No question. It was stronger than beer.

And it was working. As we made our way through the second bottle, I could see that it was the best thing for malaria since bug spray. Katya had stopped shaking and her color was better. She was still running a considerable fever, but the wild stare was gone from her eyes and the desperate agitation had passed. She took a last long drink that left Bottle Number Two as empty as its predecessor, pulled all the blankets over her, buried her face in the crook of her arm, and left the land of the conscious for a better world by far.

I sat beside her, looking down at her. Her breathing, easier and less ragged now, was the only sound I could hear in all the monastery’s severe stillness.

I thought about where we were, and what we had done, and what the future might hold. And I did something that may seem questionable in retrospect, but which made perfect sense at the time. I opened the third bottle of shwe le maw.

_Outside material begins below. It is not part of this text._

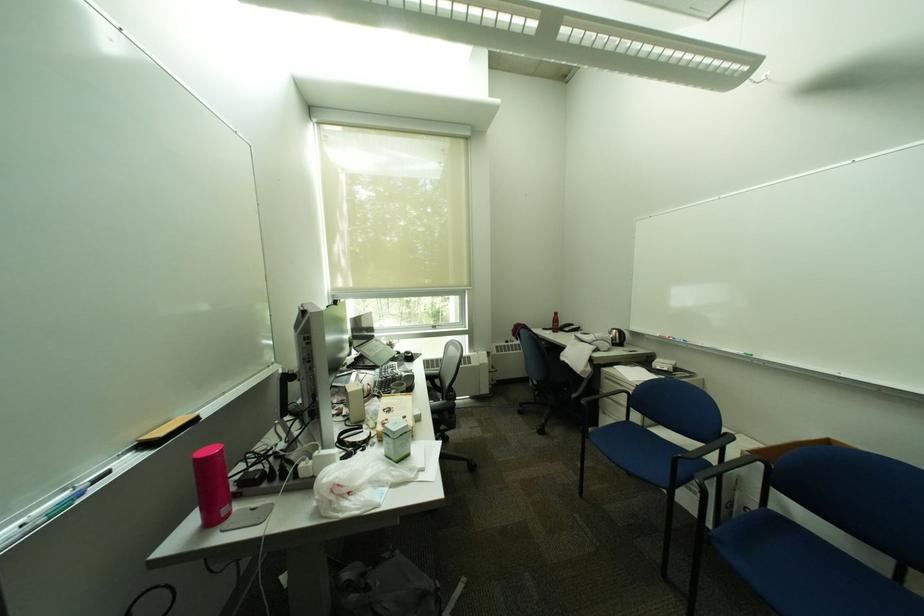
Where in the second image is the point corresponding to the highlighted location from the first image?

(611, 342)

I didn’t put that much of a dent in Bottle Number Three. I just nipped at it from time to time, and there was no more than a third of it gone when Katya stirred at my side. I capped the bottle and turned to her.

“I am better, Evan,” she whispered.

And indeed she was. The fever hadn’t merely broken. It had shattered into bits. The blankets were soaked, as were her red robes and the pallet she lay on. She cast the blankets aside and stood up, peeling off her wet red wrapping, and I turned the pallet over so she would have its dry side to lie on.

And she giggled and plopped herself down on it.

“Vanya,” she said. “My little Vanya. My Vanushka.”

And she giggled again.

Well, every medicine has a side effect. What lowers your blood pressure calcifies your liver, and what clears up your acne makes you break out in hives. Shwe le maw had knocked malaria down for the count, and now she wasn’t feverish or delirious or twisted in pain. She had slept and rested, and she felt much better.

But she was stoned out of her mind.

And, see, she wasn’t the only one. We were both of us pretty well oiled. If she’d had a little more than I – the lioness’s share, say – it had been offset by the fact that the booze she drank used up a good part of its fury on the malaria. The stuff I poured into me all went to the end of getting me drunk.